Races are contested on the same narrow, icy course as bobsled and luge. Speeds can exceed 70 mph.

“It’s something I can’t really explain to you until you’ve tried it yourself,” said Emery. “It’s a blast. You get to push yourself and train yourself and see if you can go faster. There are different zones on the track, and you have to find the one where you’re going to be the fastest. If you think too much, it slows you down. You have to relax and find the place that works for you.”

After graduating from G-NG in June 2008 and relocating to New York, Emery attended a training camp in October.

Her first competition was in January 2009.

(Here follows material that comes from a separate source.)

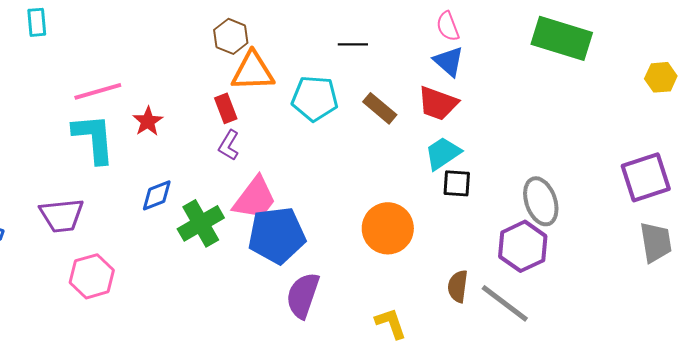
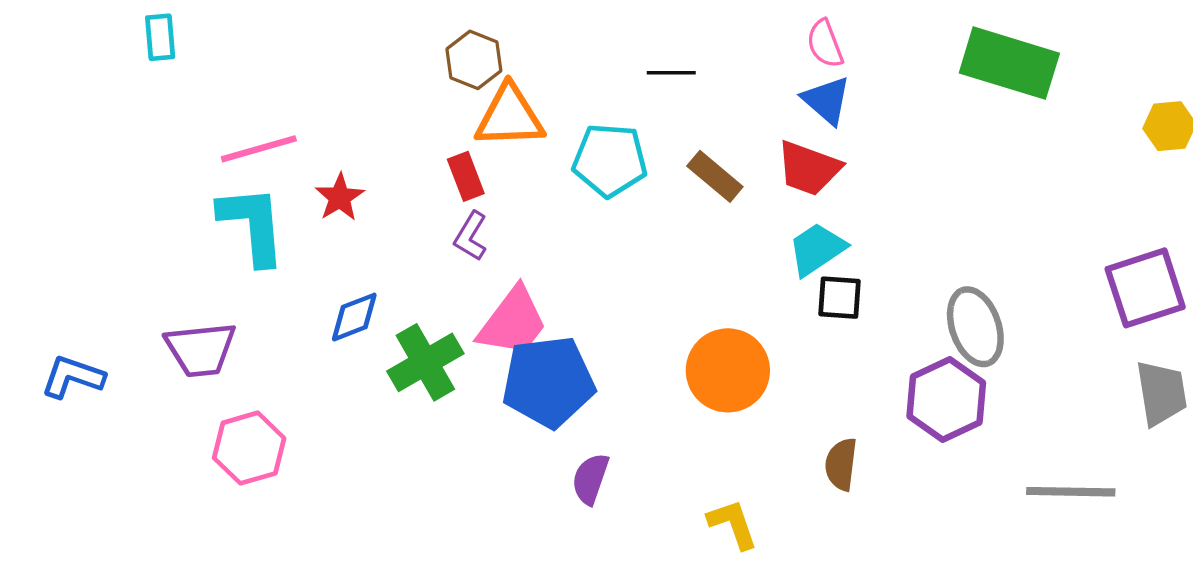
purple semicircle: (303, 295) -> (590, 479), size x0.7
gray line: (505, 303) -> (1071, 492), moved, turned -36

Prior to that, Emery’s athletic experiences were relatively limited. She competed in indoor and outdoor track.

“I never quite made it to states. That was always my goal,” she said. “I also played a lot of tennis with my dad.”

The 2006 Turin Olympics planted the skeleton seed in Emery’s mind, but she didn’t officially catch the fever until donning the requisite helmet, speed suit and spiked shoes for the first time.

Living in upstate New York has immersed Emery in the winter sports culture. She recently learned to snowboard at Whiteface, the neighboring competition hill in Lake Placid.

After a brief return home for spring break, Emery is completing her second year of study in Plattsburgh’s fitness and wellness leadership program. She’ll focus on strength and dry land training during the seven-month off-season.

“It’s completely different from anything I’ve ever experienced,” Emery said. “The people I’m training with are great people, wonderful people who are willing to help you no matter what.”